### To be done
Rewrite the lines of every entry with "pose" renamed to "camera" and nothing else altered. Leave the pictures out of your version.

(Dataset records)
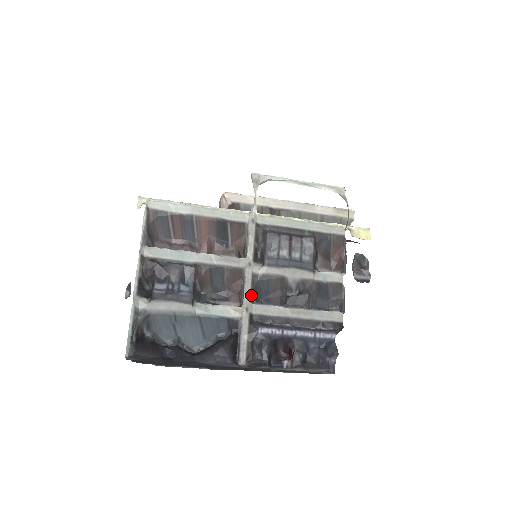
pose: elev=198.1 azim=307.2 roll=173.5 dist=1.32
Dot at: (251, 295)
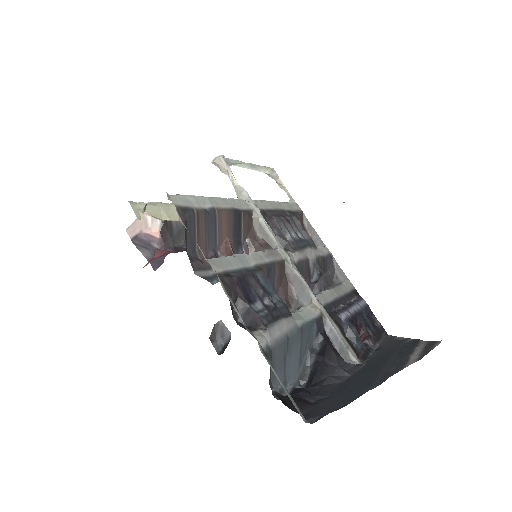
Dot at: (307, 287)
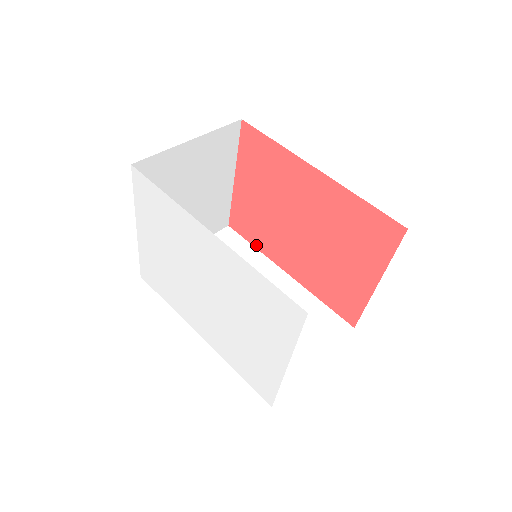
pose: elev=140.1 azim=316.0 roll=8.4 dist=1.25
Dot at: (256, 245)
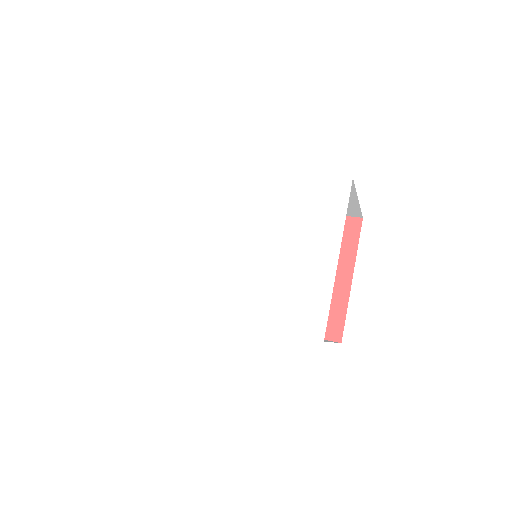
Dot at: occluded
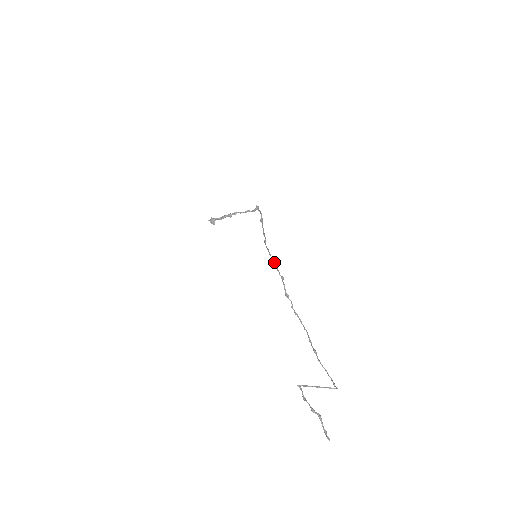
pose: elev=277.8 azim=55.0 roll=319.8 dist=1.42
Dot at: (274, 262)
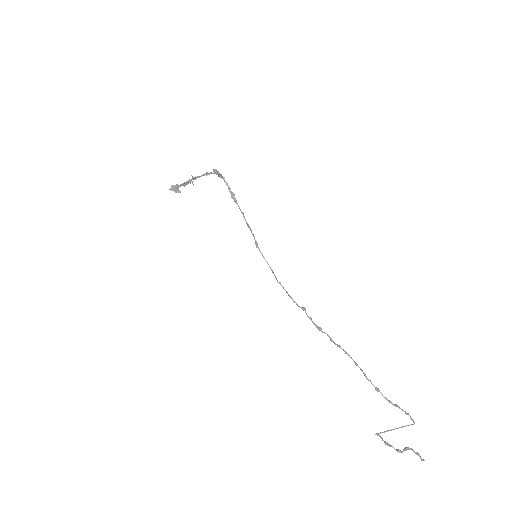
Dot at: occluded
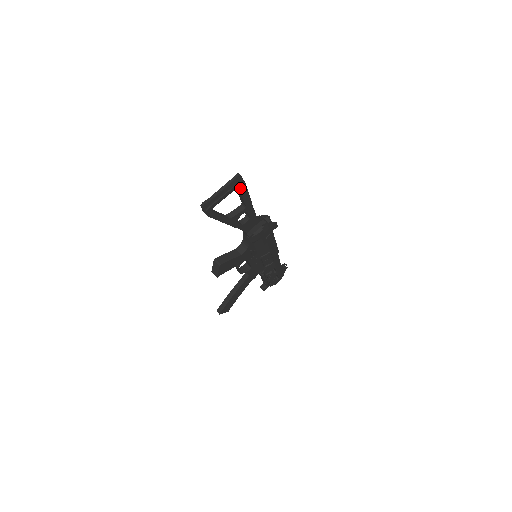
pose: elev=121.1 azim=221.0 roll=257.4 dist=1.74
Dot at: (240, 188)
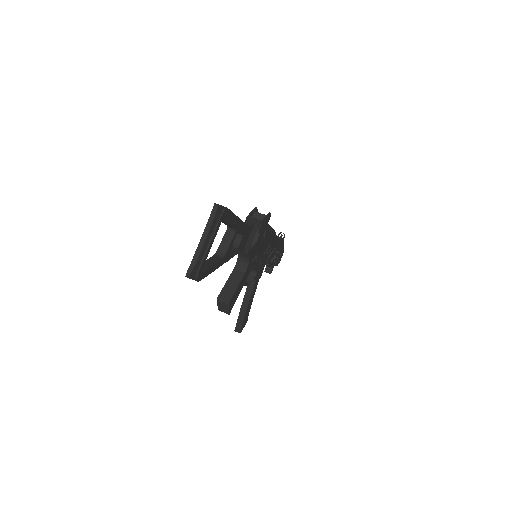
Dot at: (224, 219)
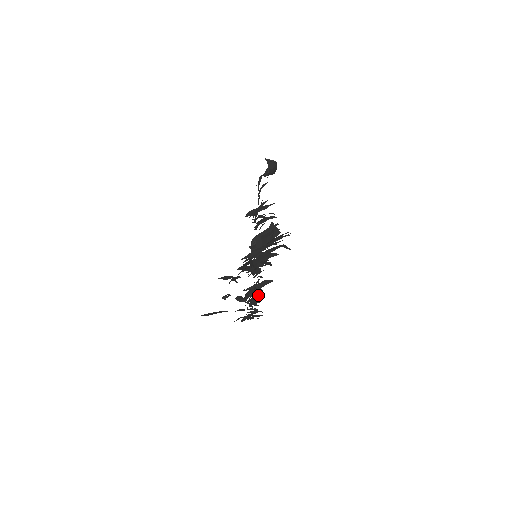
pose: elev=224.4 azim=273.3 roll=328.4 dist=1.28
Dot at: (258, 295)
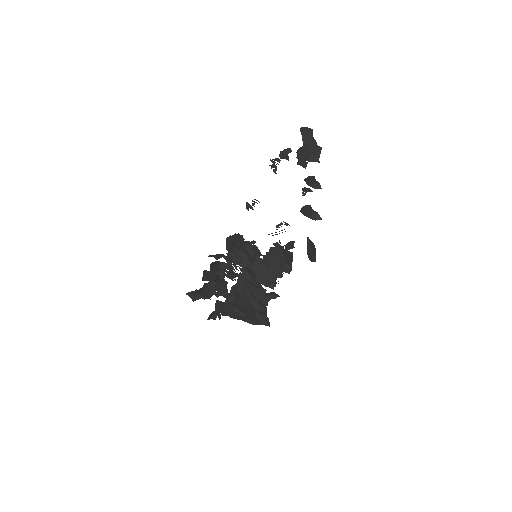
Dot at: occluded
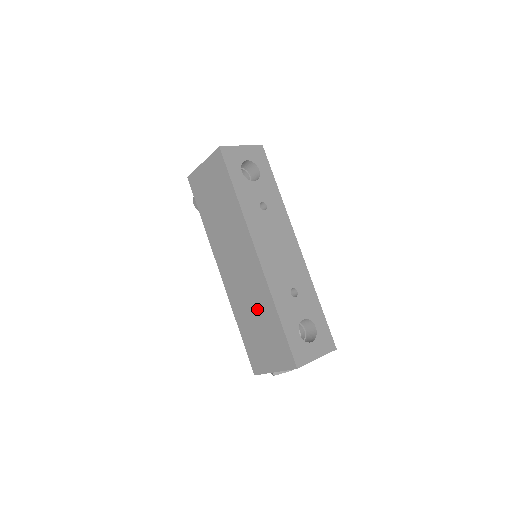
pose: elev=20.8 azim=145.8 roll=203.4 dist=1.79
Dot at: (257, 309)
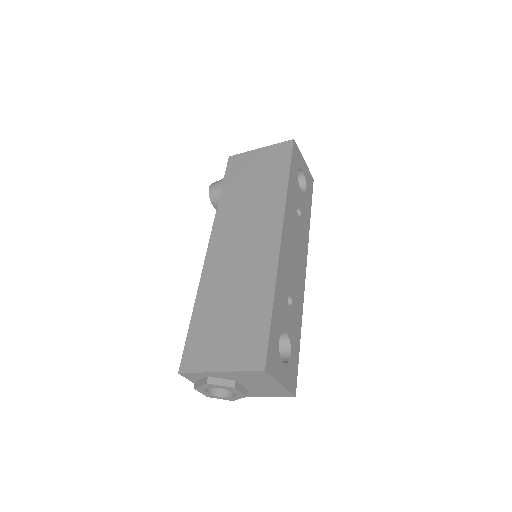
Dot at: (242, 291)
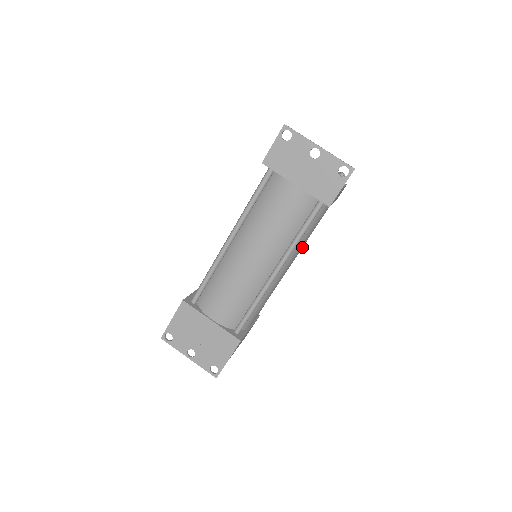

### Result of the exercise
camera: elev=198.1 azim=307.2 roll=173.5 dist=1.32
Dot at: (251, 295)
Dot at: (307, 287)
camera: elev=140.1 azim=316.0 roll=8.4 dist=1.25
Dot at: (256, 245)
Dot at: occluded
camera: elev=277.8 azim=55.0 roll=319.8 dist=1.42
Dot at: (274, 262)
Dot at: occluded
camera: elev=121.1 azim=221.0 roll=257.4 dist=1.74
Dot at: (240, 188)
Dot at: (224, 219)
camera: elev=224.4 azim=273.3 roll=328.4 dist=1.28
Dot at: (258, 295)
Dot at: occluded
camera: elev=20.8 azim=145.8 roll=203.4 dist=1.79
Dot at: (257, 309)
Dot at: (242, 291)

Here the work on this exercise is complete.